エヴォーラS、「スポーツレーサー」に試乗!
掲載 更新 carview! 文:吉田 匠/写真:北畠 主税
掲載 更新 carview! 文:吉田 匠/写真:北畠 主税
ロータスが昔からそうであるように、エヴォーラSもその美点を最も鮮明に感じさせるのは、エンジンよりもむしろシャシーの振る舞いだった。ビルシュタインのダンパーにアイバッハのスプリングを組み合わせた4輪ダブルウィッシュボーンのサスペンションに、フロントが19インチの、リアが20インチのピレリPゼロを履く脚は、もちろんそれなりに硬いけれど、不快な突き上げなどを見舞ってこないところが、昔から乗り心地のよかったロータスらしい。さらにFRPボディにも、剛性不足の印象は感じられなかった。
それに加えてステアリングが実にスポーツカーらしい。今もノンパワーのエリーゼやエキシージSと違って、さすがにエヴォーラのステアリングは油圧パワーアシストを備えているが、それでもフィールはむしろノンパワーに近く、けっこうな手応えを感じさせながら路面感覚を繊細に伝えてくる。それを切り込んだときのボディの反応も、過敏でない程度にクイックで、クルマのキャラクターとよくマッチしている。
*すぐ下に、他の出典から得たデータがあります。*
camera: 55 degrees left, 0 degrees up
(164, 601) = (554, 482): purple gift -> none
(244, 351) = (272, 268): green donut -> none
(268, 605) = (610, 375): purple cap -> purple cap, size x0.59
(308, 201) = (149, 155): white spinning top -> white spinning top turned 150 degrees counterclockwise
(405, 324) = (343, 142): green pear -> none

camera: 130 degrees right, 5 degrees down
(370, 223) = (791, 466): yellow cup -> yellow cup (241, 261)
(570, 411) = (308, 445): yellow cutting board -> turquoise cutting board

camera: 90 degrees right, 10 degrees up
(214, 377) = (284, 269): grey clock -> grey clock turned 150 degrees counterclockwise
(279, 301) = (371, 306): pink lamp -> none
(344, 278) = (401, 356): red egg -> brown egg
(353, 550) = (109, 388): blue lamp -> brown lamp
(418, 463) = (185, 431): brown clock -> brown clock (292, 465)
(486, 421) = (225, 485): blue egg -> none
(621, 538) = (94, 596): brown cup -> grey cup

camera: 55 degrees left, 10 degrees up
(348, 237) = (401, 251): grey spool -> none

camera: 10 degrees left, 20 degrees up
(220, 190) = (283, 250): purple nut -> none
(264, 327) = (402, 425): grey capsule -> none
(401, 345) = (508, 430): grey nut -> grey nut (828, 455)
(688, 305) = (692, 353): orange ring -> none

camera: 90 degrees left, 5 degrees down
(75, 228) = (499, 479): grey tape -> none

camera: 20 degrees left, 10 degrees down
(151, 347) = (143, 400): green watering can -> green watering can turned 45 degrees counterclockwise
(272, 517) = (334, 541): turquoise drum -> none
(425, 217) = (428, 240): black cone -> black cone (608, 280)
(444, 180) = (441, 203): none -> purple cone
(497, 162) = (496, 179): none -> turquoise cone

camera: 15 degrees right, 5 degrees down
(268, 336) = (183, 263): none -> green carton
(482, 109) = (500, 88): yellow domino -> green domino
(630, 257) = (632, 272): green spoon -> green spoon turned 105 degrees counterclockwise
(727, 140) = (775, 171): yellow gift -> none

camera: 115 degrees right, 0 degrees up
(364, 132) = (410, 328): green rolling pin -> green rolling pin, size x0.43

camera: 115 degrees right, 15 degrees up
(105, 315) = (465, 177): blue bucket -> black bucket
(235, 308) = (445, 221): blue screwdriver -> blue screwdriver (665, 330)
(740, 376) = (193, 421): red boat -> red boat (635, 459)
今回の試乗は横浜がベースだったから、ワインディングでコーナリングの限界を味わうといったチャンスはなかったが、首都高のカーブをちょっと速めのペースで抜けるといったレベルの走りでも、軽快でニュートラルな、しかも腰の据わったコーナリングの一端を、味わうことができた。たとえ最上級モデルであっても、ロータスの真骨頂は路面を舐めるようなコーナリングにあることを、あらためて実感できたのだった。と同時に、APレーシングのコンポーネンツを使ったブレーキも、頼りになる存在に思えた。
つまりIPS仕様のエヴォーラSは、魅力的な中量級ミドエンジンスポーツに仕上がっていて、その気になれば普段の足にも使えるクルマではないかと思った。だから、ポルシェのような定番ではない選択を望む個性派は、ぜひ試してみるべきクルマだといえる。